Saturday, July 21, 2018

Travels on the Mother Road, Route 66: Part 11, Santa Fe, New Mexico

Dear Readers, let us return to the Mother Road, the famous Route 66. When it was originally mapped out in the mid-1920s, Route 66 entered Santa Fe from the south after leaving Albuquerque. It then headed east and southeast through the mountains. But in 1937, Route 66 was rerouted to bypass Santa Fe (political posturing - who would have guessed?). Today, a traveler today can choose to travel on the older original 1920s routing or just drive east-west through Albuquerque. Regardless, Santa Fe, the capital of New Mexico, is one of the oldest cities in the Unites States and is ripe with interesting architecture, the arts, and cultural activities. The Georgia O'keefe Museum is amazing. My pictures below are a semi-random view of town.

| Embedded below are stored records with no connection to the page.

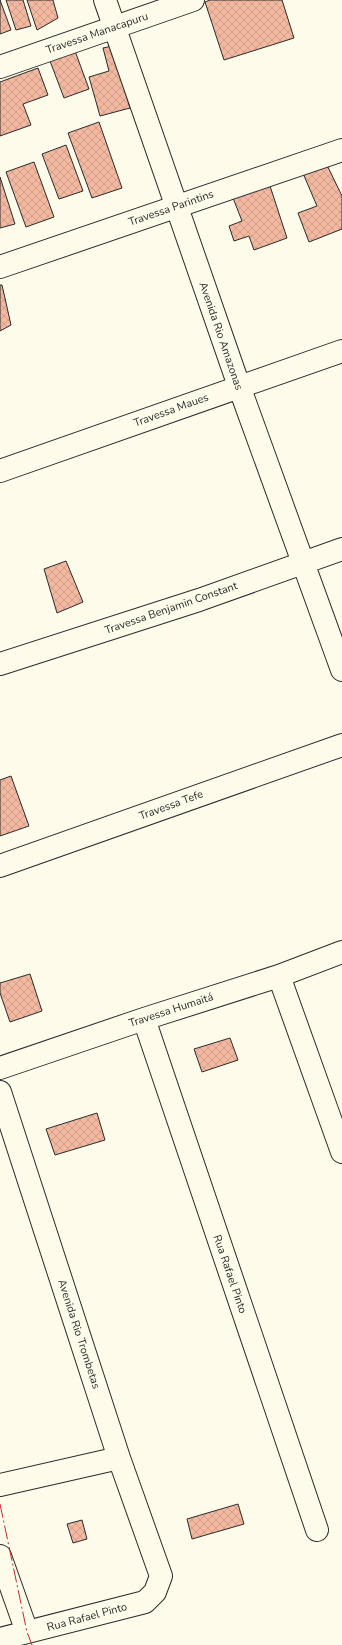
<svg xmlns="http://www.w3.org/2000/svg" width="342" height="1645" font-family="'Nunito Sans',sans-serif">
	<defs>
		<pattern id="building-cross-hatch" width="8" height="8" patternUnits="userSpaceOnUse"><rect width="8" height="8" fill="#f2b8a0"/><path d="M0 0l8 8M0 8l8-8" fill="none" stroke="#d09e8a"/></pattern>
	</defs>
	<rect width="100%" height="100%" fill="#fdfbea"/>
	<!-- building -->
	<path fill="url(#building-cross-hatch)" stroke="#2b2b2b" d="M0,0L11,30L0,34Z
		M6,0H23L31,26L16,30Z
		M27,0H53L58,18L37,30Z
		M210,0H282L294,38L224,60L205,2Z
		M112,46L130,108L100,116L89,77L109,71L103,48Z
		M75,51L89,89L64,98L50,61Z
		M38,68L48,95L23,104L31,125L0,136V82Z
		M99,122L122,188L92,198L68,133Z
		M66,145L83,191L59,199L42,154Z
		M325,161L342,196V229L309,242L298,213L317,206L302,171Z
		M34,162L54,217L26,227L6,172Z
		M0,177L15,224L0,228Z
		M270,186L287,238L254,250L249,236L234,241L229,226L242,221L233,198Z
		M0,285H2L11,325L0,331Z
		M66,561L83,602L57,613L44,569Z
		M11,776L29,826L0,836V780Z
		M30,974L42,1011L10,1022L0,993V983Z
		M230,1038L238,1060L202,1072L194,1049Z
		M97,1113L105,1140L55,1155L46,1129Z
		M238,1504L244,1524L192,1539L187,1519Z
		M82,1520L87,1539L73,1543L67,1524Z"/>
	<g fill="none" stroke-linecap="round" stroke-linejoin="round">
		<!-- street casing -->
		<g stroke="#2b2b2b" stroke-width="24">
			<path id="street" d="M105,0L239,386L342,670
				M0,67L193,0
				M0,267L342,150
				M0,471L342,351
				M0,664L199,600L342,549
				M0,866L342,745
				M279,976L342,1152
				M144,1019L317,1530
				M0,1068L144,1019L279,976L342,952
				M0,1092L119,1458L161,1576L155,1592L145,1602L0,1639
				M0,1485L119,1458
				M0,1556L27,1632"/>
		</g>
		<!-- street -->
		<use href="#street" stroke="#fdfbea" stroke-width="22"/>
		<!-- power -->
		<path stroke="#c62828" stroke-width="1" stroke-dasharray="14 3 2 3" stroke-linecap="butt" d="M0,1504L27,1632L32,1645"/>
	</g>
	<g text-anchor="middle" dominant-baseline="central" stroke-width="3" stroke-linejoin="round" paint-order="stroke">
		<!-- street labels -->
		<g font-size="11" fill="#2b2b2b" stroke="#fdfbea">
			<text transform="translate(97 33) rotate(-19)">Travessa Manacapuru</text>
			<text transform="translate(171 208) rotate(-19)">Travessa Parintins</text>
			<text transform="translate(221 336) rotate(71)">Avenida Rio Amazonas</text>
			<text transform="translate(171 410) rotate(-20)">Travessa Maues</text>
			<text transform="translate(171 608) rotate(-19)">Travessa Benjamin Constant</text>
			<text transform="translate(171 805) rotate(-20)">Travessa Tefe</text>
			<text transform="translate(171 1010) rotate(-18)">Travessa Humaitá</text>
			<text transform="translate(230 1274) rotate(71)">Rua Rafael Pinto</text>
			<text transform="translate(79 1334) rotate(72)">Avenida Rio Trombetas</text>
			<text transform="translate(87 1617) rotate(-15)">Rua Rafael Pinto</text>
		</g>
	</g>
</svg>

The standard tourist sites have been photographed millions (billions?) of times; I don't need to repeat them.
New Mexico Museum of Art, West Palace Ave.
Maria's Kitchen, West Cordova Ave.
Coming from parts of the country with predominantly wood architecture, I found the adobe architecture of New Mexico to be very interesting. It is ideally suited to the hot summers because the thick clay walls keep the blazing sun at bay.
Spanish festival, Sanat Fe Plaza
There is no end to cultural activities and fun. The Santa Fe Plaza has been the social, commercial, and political center of the city since about 1610 (remember, this is one of of the oldest cities in the United States, only matched by St. Augustine in Florida). The Plaza is a National Historic Landmark.
Glass fruit at the famous 109 East Palace Ave.
Just off the Plaza is a block of 1600s adobe buildings. One of these was the security and clearing office for the Los Alamos scientists and engineers during the early phase of the Manhattan project in World War II. Newly-arrived workers entered a perfectly ordinary-looking door and met the formidable Ms. McKibbin, who issued their passes. Then they exited out the rear to a bus, which took them up into the mountains to the new Los Alamos facility. From the Atomic Heritage Foundation:
After arriving in Lamy, the scientists, SEDers, and families were directed to 109 E. Palace Avenue in Santa Fe. The building, constructed as a Spanish hacienda in the 1600s, is located just off the plaza in downtown Santa Fe. During World War II, it was the administrative hub of the Manhattan Project.  
Dorothy Scarritt McKibbin was the first reassuring face the fatigued newcomers saw. At 109 East Palace, McKibbin informed them that their journey continued another 35 miles along the winding road up to the Pajarito Plateau. In the early months, she dispatched an average of 65 people each day to “the Hill,” as Los Alamos was called. The steady stream of arrivals meant the office was often “bedlam,” as McKibbin described it. She issued passes and IDs and directed newcomers to their homes, received shipments of household items to be distributed to the Hill’s residents, and tended to personal matters as needed.  McKibbin was the perfect person for her job and quickly became indispensable as the “Gatekeeper” at 109 E. Palace Avenue and a close friend and confidante of Oppenheimer. She had a warm smile, an engaging personality and was reassuringly calm and efficient. In recognition of her contribution, McKibbin was awarded the title of “First Lady” of Los Alamos and declared a Living Treasure of Santa Fe. 
Today, 109 E. Palace houses gift shops and sells glass fruit and other artsy items.
A family friend generously let us stay in his guest cottage. He has interesting items in his yard, along with resident bunnies.
Head north into the mountains to the Valles Caldera National Preserve (established by president Clinton, part of the National Park Service). The high altitude air is clear and crisp. View this ancient supervolcano and watch elk grazing in the pastures. Listen to the silence (except when some Harleys come thundering along).
The composer, Igor Stravinsky, conducted regularly at the Santa Fe Opera from 1957 to 1962. This bust is on the Stravinsky Terrace of The Santa Fe Opera. The opera, on a stunning site north of town, is a fabulous venue for top-class opera. Make a point to attend a performance!

Santa Fe and the surrounding mountains are a fantastic vacation destination, highly recommended!

The square photographs are from Tri-X 400 film in a Hasselblad camera. The rectangle frames are Kodak BW400 film from a Yashica Electro 35CC camera (a convenient travel camera with a top-quality 35mm f/1.8 Color-Yashinon lens). The view of Valles Caldera was taken with a Olympus Trip 35 camera with a polarizer to emphasize the clouds. You can click any frame to see the larger photograph.